→ **TASK BRIEF**
Copy the forum thread about a blown taillight fuse word for word, from its title to the final line.

→ **SELECTED PASSAGE**
"""

# Fuse blow/no tail or dash lights



## dan woodland (Jul 24, 2013)

Hi all,

I'll start by saying I hate very few things on his planet, tracking down electrical issues is one of them!!!

My taillight fuse has blown twice, I know to check grounds first but I wondered if you guys know where I should start looking? If there a "common" place to look at when the taillights are fubarded? Meaning is there a known problem area to look at first?

Thanks in advance for any and all help. Dan


----------



## PontiacJim (Dec 29, 2012)

Corrosion in the taillight sockets is where you begin. Pull all the bulbs and give 'em a check.


----------



## BearGFR (Aug 25, 2008)

Automatic car? TH-400? If so, check the connector to the transmission kick down switch and the wire. If that shorts, it can blow that fuse.

Bear


----------



## dan woodland (Jul 24, 2013)

BearGFR said:


> Automatic car? TH-400? If so, check the connector to the transmission kick down switch and the wire. If that shorts, it can blow that fuse.
> 
> Bear


AH HA!!! Yes on both counts!! AND I just had the transmission rebuilt so that may be the issue! Thanks Bear!

Pontiac Jim, I noticed some issue there too so I'll disconnect the tail light harness, install a new fuse and see if it blows. Then I'll know it's not in the rear end it's self.

I think I officially love this site!!!


----------

"""

→ **DATA SECTION**
"""

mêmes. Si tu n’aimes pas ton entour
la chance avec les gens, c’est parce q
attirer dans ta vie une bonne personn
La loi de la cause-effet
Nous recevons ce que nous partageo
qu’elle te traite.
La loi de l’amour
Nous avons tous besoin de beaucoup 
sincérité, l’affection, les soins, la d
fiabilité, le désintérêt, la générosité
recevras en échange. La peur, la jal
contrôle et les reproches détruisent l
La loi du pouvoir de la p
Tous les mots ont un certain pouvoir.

"""

→ **YOUR RESPONSE**
# Fuse blow/no tail or dash lights



## dan woodland (Jul 24, 2013)

Hi all,

I'll start by saying I hate very few things on his planet, tracking down electrical issues is one of them!!!

My taillight fuse has blown twice, I know to check grounds first but I wondered if you guys know where I should start looking? If there a "common" place to look at when the taillights are fubarded? Meaning is there a known problem area to look at first?

Thanks in advance for any and all help. Dan


----------



## PontiacJim (Dec 29, 2012)

Corrosion in the taillight sockets is where you begin. Pull all the bulbs and give 'em a check.


----------



## BearGFR (Aug 25, 2008)

Automatic car? TH-400? If so, check the connector to the transmission kick down switch and the wire. If that shorts, it can blow that fuse.

Bear


----------



## dan woodland (Jul 24, 2013)

BearGFR said:


> Automatic car? TH-400? If so, check the connector to the transmission kick down switch and the wire. If that shorts, it can blow that fuse.
> 
> Bear


AH HA!!! Yes on both counts!! AND I just had the transmission rebuilt so that may be the issue! Thanks Bear!

Pontiac Jim, I noticed some issue there too so I'll disconnect the tail light harness, install a new fuse and see if it blows. Then I'll know it's not in the rear end it's self.

I think I officially love this site!!!


----------